What the task requires → Look through the lines below for the word "wire", and copy every line that has it.
┌─ Stored data
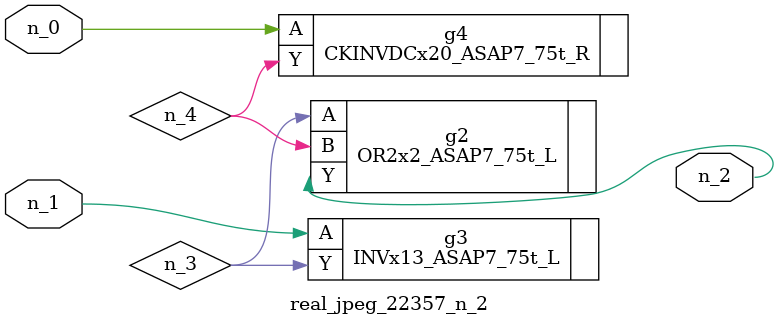
<source format=v>
module real_jpeg_22357_n_2 (n_1, n_0, n_2);

input n_1;
input n_0;

output n_2;

wire n_4;
wire n_3;

CKINVDCx20_ASAP7_75t_R g4 ( 
.A(n_0),
.Y(n_4)
);

INVx13_ASAP7_75t_L g3 ( 
.A(n_1),
.Y(n_3)
);

OR2x2_ASAP7_75t_L g2 ( 
.A(n_3),
.B(n_4),
.Y(n_2)
);


endmodule
</source>
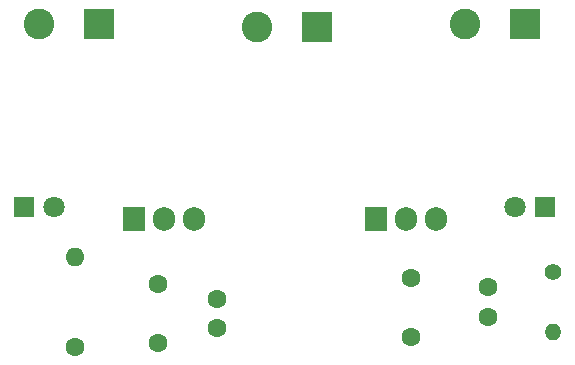
<source format=gbr>
%TF.GenerationSoftware,KiCad,Pcbnew,8.0.6*%
%TF.CreationDate,2024-11-04T14:24:17-05:00*%
%TF.ProjectId,Voltage regulator 5 and 9V,566f6c74-6167-4652-9072-6567756c6174,rev?*%
%TF.SameCoordinates,Original*%
%TF.FileFunction,Soldermask,Top*%
%TF.FilePolarity,Negative*%
%FSLAX46Y46*%
G04 Gerber Fmt 4.6, Leading zero omitted, Abs format (unit mm)*
G04 Created by KiCad (PCBNEW 8.0.6) date 2024-11-04 14:24:17*
%MOMM*%
%LPD*%
G01*
G04 APERTURE LIST*
%ADD10R,1.905000X2.000000*%
%ADD11O,1.905000X2.000000*%
%ADD12O,1.600000X1.600000*%
%ADD13C,1.600000*%
%ADD14C,1.400000*%
%ADD15O,1.400000X1.400000*%
%ADD16R,2.600000X2.600000*%
%ADD17C,2.600000*%
%ADD18R,1.800000X1.800000*%
%ADD19C,1.800000*%
G04 APERTURE END LIST*
D10*
%TO.C,U2*%
X146960000Y-74445000D03*
D11*
X149500000Y-74445000D03*
X152040000Y-74445000D03*
%TD*%
D10*
%TO.C,U1*%
X126500000Y-74445000D03*
D11*
X129040000Y-74445000D03*
X131580000Y-74445000D03*
%TD*%
D12*
%TO.C,R2*%
X121500000Y-77690000D03*
D13*
X121500000Y-85310000D03*
%TD*%
D14*
%TO.C,R1*%
X162000000Y-79000000D03*
D15*
X162000000Y-84080000D03*
%TD*%
D16*
%TO.C,J3*%
X123580000Y-58000000D03*
D17*
X118500000Y-58000000D03*
%TD*%
D16*
%TO.C,J2*%
X142045000Y-58195000D03*
D17*
X136965000Y-58195000D03*
%TD*%
D16*
%TO.C,J1*%
X159580000Y-58000000D03*
D17*
X154500000Y-58000000D03*
%TD*%
D18*
%TO.C,D2*%
X161275000Y-73500000D03*
D19*
X158735000Y-73500000D03*
%TD*%
D18*
%TO.C,D1*%
X117225000Y-73500000D03*
D19*
X119765000Y-73500000D03*
%TD*%
D13*
%TO.C,C4*%
X156500000Y-80250000D03*
X156500000Y-82750000D03*
%TD*%
%TO.C,C3*%
X133500000Y-83750000D03*
X133500000Y-81250000D03*
%TD*%
%TO.C,C2*%
X128500000Y-80000000D03*
X128500000Y-85000000D03*
%TD*%
%TO.C,C1*%
X150000000Y-84500000D03*
X150000000Y-79500000D03*
%TD*%
M02*

</source>
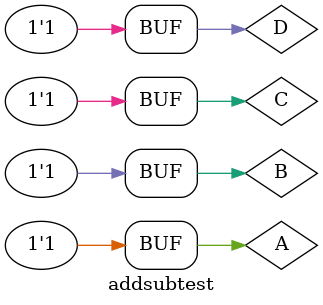
<source format=v>
`timescale 1ns / 1ps


module addsubtest;

	// Inputs
	reg A;
	reg B;
	reg C;
	reg D;

	// Outputs
	wire O1;
	wire O2;

	// Instantiate the Unit Under Test (UUT)
	ADDSUB uut (
		.A(A), 
		.B(B), 
		.C(C), 
		.D(D), 
		.O1(O1), 
		.O2(O2)
	);

	initial begin
		// Initialize Inputs
		A = 0;
		B = 0;
		C = 0;
		D = 0;

		// Wait 100 ns for global reset to finish
		#100;
      #100 A = 1;
		#100;
		B = 1;
		A = 0;
		#100 A = 1;
		#100;
		A = 0;
		B = 0;
		C = 1;
		#100 A = 1;
		#100;
		B = 1;
		A = 0;
		#100 A = 1;
		
		//sub
		#100;
		A = 0;
		B = 0;
		C = 0;
		D = 1;
		#100 A = 1;
		#100;
		B = 1;
		A = 0;
		#100 A = 1;
		#100;
		A = 0;
		B = 0;
		C = 1;
		#100 A = 1;
		#100;
		B = 1;
		A = 0;
		#100 A = 1;
		// Add stimulus here

	end
      
endmodule


</source>
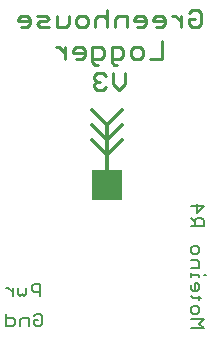
<source format=gbo>
G75*
%MOIN*%
%OFA0B0*%
%FSLAX24Y24*%
%IPPOS*%
%LPD*%
%AMOC8*
5,1,8,0,0,1.08239X$1,22.5*
%
%ADD10C,0.0080*%
%ADD11C,0.0110*%
%ADD12R,0.1000X0.1000*%
%ADD13C,0.0120*%
D10*
X009290Y000940D02*
X009500Y000940D01*
X009570Y001010D01*
X009570Y001150D01*
X009500Y001220D01*
X009290Y001220D01*
X009290Y001360D02*
X009290Y000940D01*
X009751Y000940D02*
X009751Y001150D01*
X009821Y001220D01*
X010031Y001220D01*
X010031Y000940D01*
X010211Y001010D02*
X010211Y001150D01*
X010351Y001150D01*
X010211Y001010D02*
X010281Y000940D01*
X010421Y000940D01*
X010491Y001010D01*
X010491Y001290D01*
X010421Y001360D01*
X010281Y001360D01*
X010211Y001290D01*
X010414Y001940D02*
X010414Y002360D01*
X010204Y002360D01*
X010134Y002290D01*
X010134Y002150D01*
X010204Y002080D01*
X010414Y002080D01*
X009954Y002010D02*
X009884Y001940D01*
X009814Y002010D01*
X009744Y001940D01*
X009674Y002010D01*
X009674Y002220D01*
X009494Y002220D02*
X009494Y001940D01*
X009494Y002080D02*
X009354Y002220D01*
X009283Y002220D01*
X009954Y002220D02*
X009954Y002010D01*
X015440Y001954D02*
X015510Y001884D01*
X015790Y001884D01*
X015720Y001814D02*
X015720Y001954D01*
X015650Y002121D02*
X015510Y002121D01*
X015440Y002191D01*
X015440Y002331D01*
X015580Y002401D02*
X015580Y002121D01*
X015650Y002121D02*
X015720Y002191D01*
X015720Y002331D01*
X015650Y002401D01*
X015580Y002401D01*
X015440Y002581D02*
X015440Y002721D01*
X015440Y002651D02*
X015720Y002651D01*
X015720Y002581D01*
X015860Y002651D02*
X015930Y002651D01*
X015720Y002888D02*
X015720Y003098D01*
X015650Y003168D01*
X015440Y003168D01*
X015510Y003348D02*
X015440Y003418D01*
X015440Y003559D01*
X015510Y003629D01*
X015650Y003629D01*
X015720Y003559D01*
X015720Y003418D01*
X015650Y003348D01*
X015510Y003348D01*
X015440Y002888D02*
X015720Y002888D01*
X015650Y001634D02*
X015510Y001634D01*
X015440Y001564D01*
X015440Y001423D01*
X015510Y001353D01*
X015650Y001353D01*
X015720Y001423D01*
X015720Y001564D01*
X015650Y001634D01*
X015860Y001173D02*
X015440Y001173D01*
X015720Y001033D02*
X015860Y001173D01*
X015720Y001033D02*
X015860Y000893D01*
X015440Y000893D01*
X015440Y004269D02*
X015860Y004269D01*
X015860Y004479D01*
X015790Y004549D01*
X015650Y004549D01*
X015580Y004479D01*
X015580Y004269D01*
X015580Y004409D02*
X015440Y004549D01*
X015650Y004730D02*
X015650Y005010D01*
X015440Y004940D02*
X015860Y004940D01*
X015650Y004730D01*
D11*
X013043Y008805D02*
X012846Y009002D01*
X012846Y009396D01*
X012891Y009658D02*
X012792Y009757D01*
X012792Y010249D01*
X013087Y010249D01*
X013186Y010150D01*
X013186Y009953D01*
X013087Y009855D01*
X012792Y009855D01*
X012891Y009658D02*
X012989Y009658D01*
X013240Y009396D02*
X013240Y009002D01*
X013043Y008805D01*
X012595Y008903D02*
X012497Y008805D01*
X012300Y008805D01*
X012201Y008903D01*
X012201Y009002D01*
X012300Y009100D01*
X012398Y009100D01*
X012300Y009100D02*
X012201Y009199D01*
X012201Y009297D01*
X012300Y009396D01*
X012497Y009396D01*
X012595Y009297D01*
X012344Y009658D02*
X012246Y009658D01*
X012148Y009757D01*
X012148Y010249D01*
X012443Y010249D01*
X012541Y010150D01*
X012541Y009953D01*
X012443Y009855D01*
X012148Y009855D01*
X011897Y009953D02*
X011897Y010150D01*
X011798Y010249D01*
X011601Y010249D01*
X011503Y010150D01*
X011503Y010052D01*
X011897Y010052D01*
X011897Y009953D02*
X011798Y009855D01*
X011601Y009855D01*
X011252Y009855D02*
X011252Y010249D01*
X011055Y010249D02*
X010957Y010249D01*
X011055Y010249D02*
X011252Y010052D01*
X011261Y010905D02*
X010966Y010905D01*
X010966Y011299D01*
X010715Y011200D02*
X010617Y011102D01*
X010420Y011102D01*
X010321Y011003D01*
X010420Y010905D01*
X010715Y010905D01*
X010715Y011200D02*
X010617Y011299D01*
X010321Y011299D01*
X010071Y011200D02*
X010071Y011003D01*
X009972Y010905D01*
X009775Y010905D01*
X009677Y011102D02*
X010071Y011102D01*
X010071Y011200D02*
X009972Y011299D01*
X009775Y011299D01*
X009677Y011200D01*
X009677Y011102D01*
X011261Y010905D02*
X011360Y011003D01*
X011360Y011299D01*
X011610Y011200D02*
X011610Y011003D01*
X011709Y010905D01*
X011906Y010905D01*
X012004Y011003D01*
X012004Y011200D01*
X011906Y011299D01*
X011709Y011299D01*
X011610Y011200D01*
X012255Y011200D02*
X012255Y010905D01*
X012255Y011200D02*
X012353Y011299D01*
X012550Y011299D01*
X012649Y011200D01*
X012649Y010905D02*
X012649Y011496D01*
X012900Y011200D02*
X012900Y010905D01*
X013293Y010905D02*
X013293Y011299D01*
X012998Y011299D01*
X012900Y011200D01*
X013544Y011200D02*
X013544Y011102D01*
X013938Y011102D01*
X013938Y011200D02*
X013938Y011003D01*
X013839Y010905D01*
X013643Y010905D01*
X013544Y011200D02*
X013643Y011299D01*
X013839Y011299D01*
X013938Y011200D01*
X014189Y011200D02*
X014189Y011102D01*
X014582Y011102D01*
X014582Y011200D02*
X014582Y011003D01*
X014484Y010905D01*
X014287Y010905D01*
X014189Y011200D02*
X014287Y011299D01*
X014484Y011299D01*
X014582Y011200D01*
X014824Y011299D02*
X014923Y011299D01*
X015119Y011102D01*
X015119Y010905D02*
X015119Y011299D01*
X015370Y011397D02*
X015469Y011496D01*
X015666Y011496D01*
X015764Y011397D01*
X015764Y011003D01*
X015666Y010905D01*
X015469Y010905D01*
X015370Y011003D01*
X015370Y011200D01*
X015567Y011200D01*
X014475Y010446D02*
X014475Y009855D01*
X014081Y009855D01*
X013830Y009953D02*
X013732Y009855D01*
X013535Y009855D01*
X013437Y009953D01*
X013437Y010150D01*
X013535Y010249D01*
X013732Y010249D01*
X013830Y010150D01*
X013830Y009953D01*
D12*
X012650Y005650D03*
D13*
X012650Y006150D02*
X012650Y006650D01*
X013150Y007150D01*
X012650Y007150D02*
X013150Y007650D01*
X012650Y007650D02*
X013150Y008150D01*
X012650Y007650D02*
X012150Y008150D01*
X012150Y007650D02*
X012650Y007150D01*
X012650Y007650D01*
X012650Y007150D02*
X012650Y006650D01*
X012150Y007150D01*
M02*

</source>
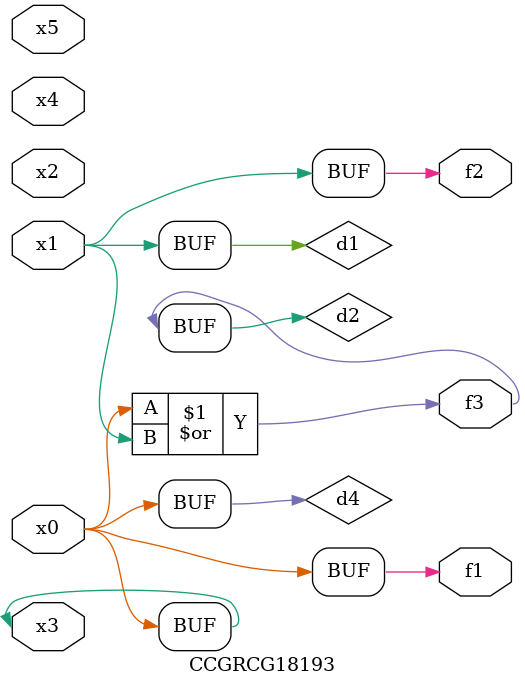
<source format=v>
module CCGRCG18193(
	input x0, x1, x2, x3, x4, x5,
	output f1, f2, f3
);

	wire d1, d2, d3, d4;

	and (d1, x1);
	or (d2, x0, x1);
	nand (d3, x0, x5);
	buf (d4, x0, x3);
	assign f1 = d4;
	assign f2 = d1;
	assign f3 = d2;
endmodule

</source>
└─
Response for this exercise →
wire n_4;
wire n_3;
	wire O1;
	wire O2;
	wire d1, d2, d3, d4;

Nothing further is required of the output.